Une délégation de la fédération internationale des Ceméa (Ficeméa), composée de militantes des Ceméa de Belgique et de France, s’est rendue au Forum social mondial qui s’est tenu au Québec du 9 au 14 août 2016. Ce rendez-vous biennal regroupe des personnes provenant de groupes de la société civile, d’organisations et de mouvements sociaux qui souhaitent construire un monde durable solidaire et équitable, où chaque personne et chaque peuple puisse avoir sa place et faire entendre sa voix. Cette année, 35000 personnes ont participé à cette 12eme édition.
Quelle place pour un mouvement pédagogique, un mouvement d’éducation nouvelle dans un forum social mondial (FSM) ? Quelle place est faite aux questions d’éducation dans ce forum, dans cette édition ?
Les activités du FSM 2016 se sont articulées autour de 13 thèmes au total qui vont de la solidarité internationale, aux droits humains en passant par la démocratie, la paix, les migrations, la citoyenneté sans frontières, la justice environnementale et les expressions culturelles et artistiques.
L’objectif principal de la participation de notre délégation était de :
- Participer aux événements relatifs à la marchandisation de l’éducation et porter le plaidoyer du réseau francophone.
- Nourrir une expérience collective de rencontre internationale, de mobilisation citoyenne inscrite dans un mouvement social mondial.
- Renforcer le sentiment d’appartenance à une force alternative internationale
- Rencontrer d’autres mouvements et associations afin de renforcer notre réseau
L’ouverture a été célébrée par une marche citoyenne dans les rues montréalaises. Puis le territoire du forum social mondial s’est ouvert à nous par une allocution des représentant.e.s des communautés Amérindiennes et Inuits. Peuples violentés, oubliés, niés au cours de cette longue histoire coloniale, toujours présente, mais de manière plus insidieuse aujourd’hui. Leurs premiers mots furent pour les centaines de personnes dont les visas ont été refusés (70% des demandes ont été rejetées), par le gouvernement libéral québécois, pour cette première édition réalisée en dehors de l’Amérique latine, de l’Afrique et de l’Asie.

####################

### QUESTIONS D'ÉTUDE
A – Énumérez les objectifs de la participation de la délégation que mentionne le texte sur le Forum social mondial.
B – Recopiez le passage du texte sur le Forum social mondial qui commence par « Les activités du » et se poursuit jusqu'à « du réseau francophone. ».
C – Selon le texte sur le Forum social mondial, combien de personnes ont participé à la 12e édition ?

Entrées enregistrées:
####################

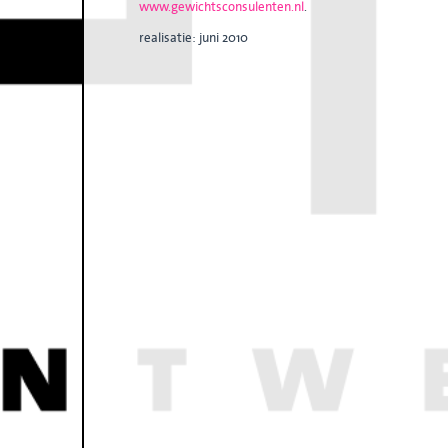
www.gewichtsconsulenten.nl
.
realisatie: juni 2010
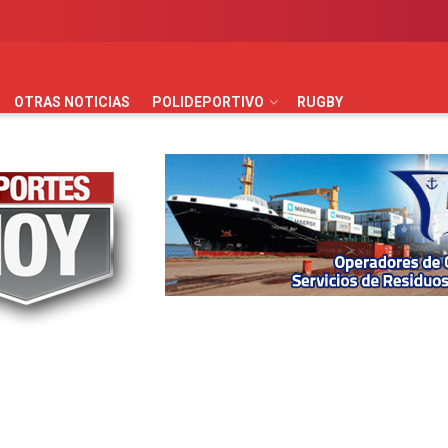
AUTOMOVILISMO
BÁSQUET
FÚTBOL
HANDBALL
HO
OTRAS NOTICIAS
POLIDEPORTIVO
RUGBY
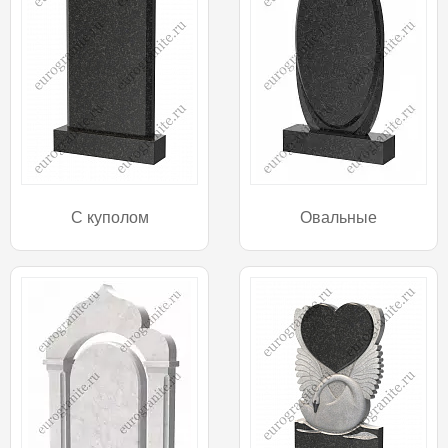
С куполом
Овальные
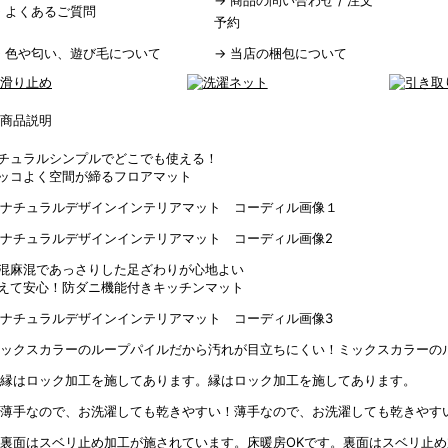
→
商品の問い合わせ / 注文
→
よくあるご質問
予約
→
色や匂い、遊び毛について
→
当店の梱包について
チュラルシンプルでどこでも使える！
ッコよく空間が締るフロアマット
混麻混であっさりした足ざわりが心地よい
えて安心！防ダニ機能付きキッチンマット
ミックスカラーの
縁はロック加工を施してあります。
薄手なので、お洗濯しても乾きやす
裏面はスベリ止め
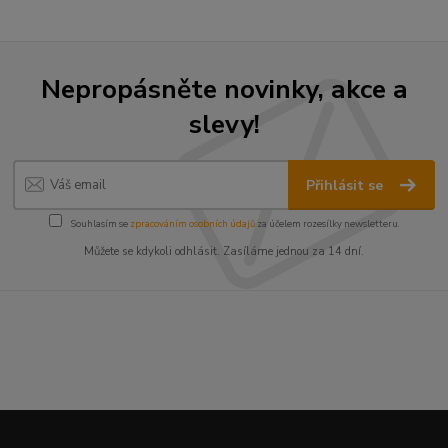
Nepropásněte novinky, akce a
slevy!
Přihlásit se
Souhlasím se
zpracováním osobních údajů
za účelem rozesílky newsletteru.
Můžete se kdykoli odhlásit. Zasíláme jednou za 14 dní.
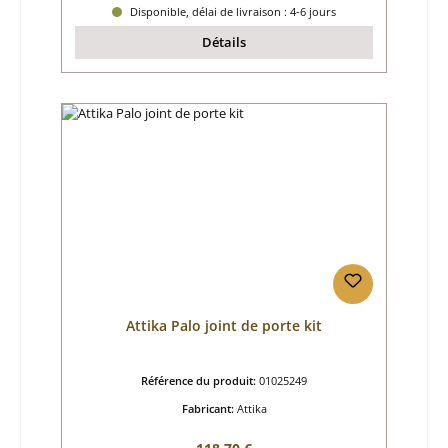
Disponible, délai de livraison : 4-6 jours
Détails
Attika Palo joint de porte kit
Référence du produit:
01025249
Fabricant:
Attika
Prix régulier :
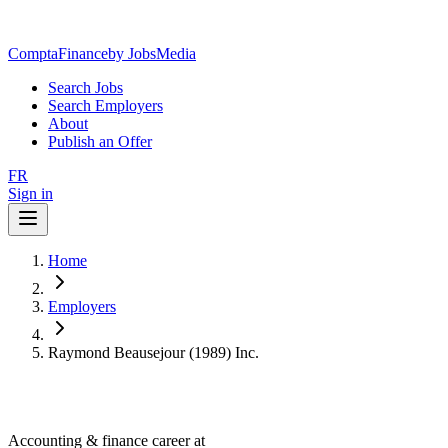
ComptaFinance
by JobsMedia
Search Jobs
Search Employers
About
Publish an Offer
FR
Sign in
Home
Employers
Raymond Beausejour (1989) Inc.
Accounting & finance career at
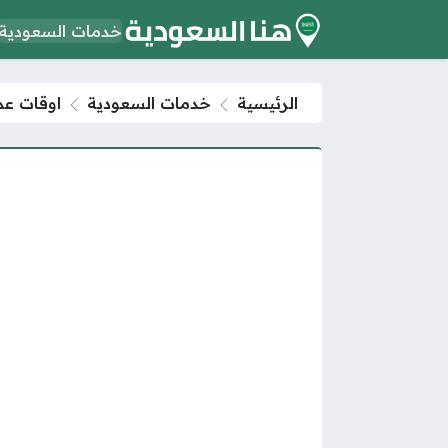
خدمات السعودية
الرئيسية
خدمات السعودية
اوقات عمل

####################

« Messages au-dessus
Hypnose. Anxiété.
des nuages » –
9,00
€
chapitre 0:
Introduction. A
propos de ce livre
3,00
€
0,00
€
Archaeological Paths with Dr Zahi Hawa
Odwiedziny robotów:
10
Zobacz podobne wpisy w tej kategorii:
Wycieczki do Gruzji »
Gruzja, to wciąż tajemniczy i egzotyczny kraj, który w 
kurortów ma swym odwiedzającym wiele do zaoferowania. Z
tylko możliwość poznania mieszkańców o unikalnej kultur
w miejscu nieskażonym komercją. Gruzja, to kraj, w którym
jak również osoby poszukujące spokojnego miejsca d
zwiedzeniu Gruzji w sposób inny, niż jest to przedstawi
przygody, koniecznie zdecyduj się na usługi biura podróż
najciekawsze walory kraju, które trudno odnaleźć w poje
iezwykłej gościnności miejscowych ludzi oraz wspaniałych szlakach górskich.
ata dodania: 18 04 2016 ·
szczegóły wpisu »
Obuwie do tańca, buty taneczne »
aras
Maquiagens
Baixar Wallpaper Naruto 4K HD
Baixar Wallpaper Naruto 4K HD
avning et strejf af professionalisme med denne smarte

####################

### LISTE DES RÉPONSES
A –
- Participer aux événements relatifs à la marchandisation de l'éducation et porter le plaidoyer du réseau francophone.
- Nourrir une expérience collective de rencontre internationale, de mobilisation citoyenne inscrite dans un mouvement social mondial.
- Renforcer le sentiment d'appartenance à une force alternative internationale.
- Rencontrer d'autres mouvements et associations afin de renforcer notre réseau.

B –
Les activités du FSM 2016 se sont articulées autour de 13 thèmes au total qui vont de la solidarité internationale, aux droits humains en passant par la démocratie, la paix, les migrations, la citoyenneté sans frontières, la justice environnementale et les expressions culturelles et artistiques.
L’objectif principal de la participation de notre délégation était de :
- Participer aux événements relatifs à la marchandisation de l’éducation et porter le plaidoyer du réseau francophone.

C – 35000 personnes.